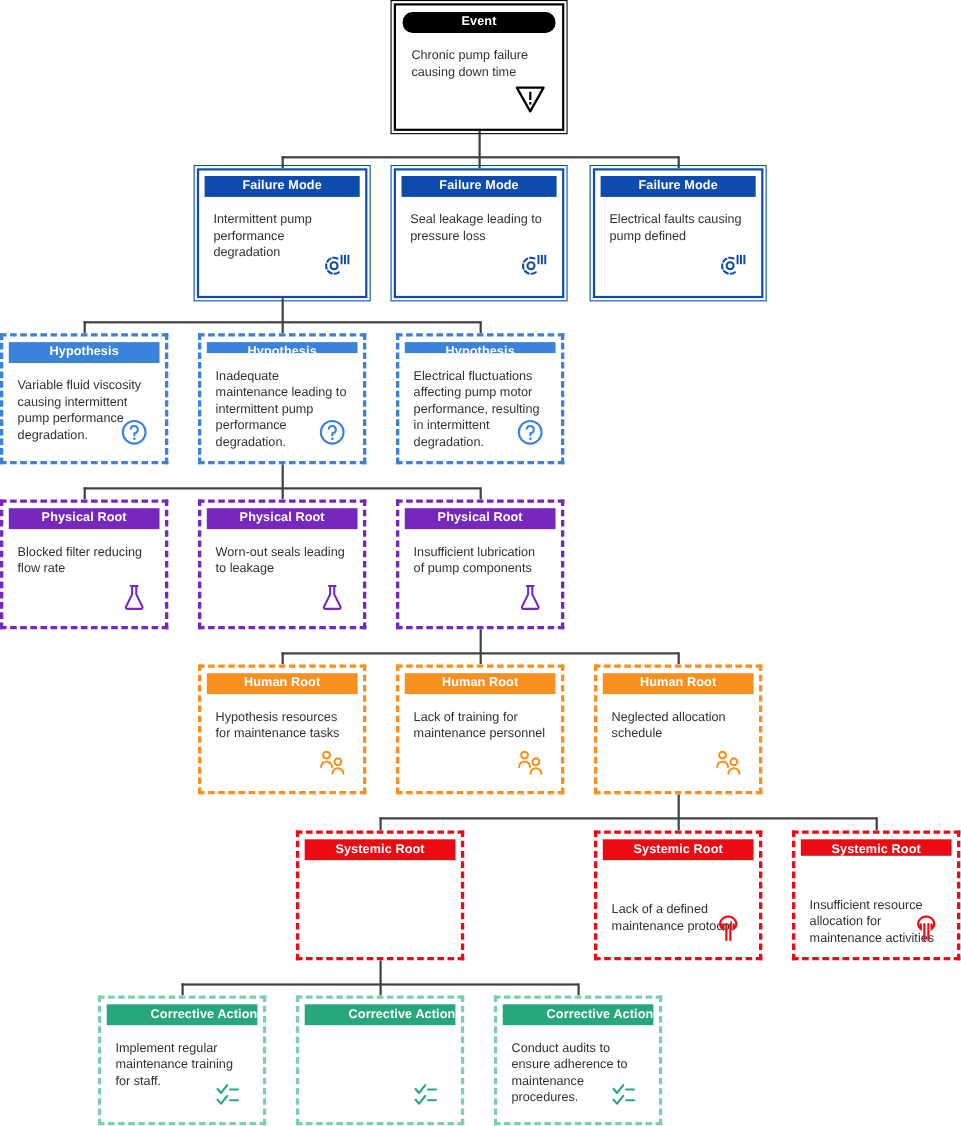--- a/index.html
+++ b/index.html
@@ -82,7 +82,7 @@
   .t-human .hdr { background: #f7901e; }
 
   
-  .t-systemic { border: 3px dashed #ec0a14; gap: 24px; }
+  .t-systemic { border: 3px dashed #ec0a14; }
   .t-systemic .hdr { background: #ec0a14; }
————
* Task directions
Copy out all the lines of the records that include "dashed".

* Solution for this exercise
-  .t-systemic { border: 3px dashed #ec0a14; gap: 24px; }
+  .t-systemic { border: 3px dashed #ec0a14; }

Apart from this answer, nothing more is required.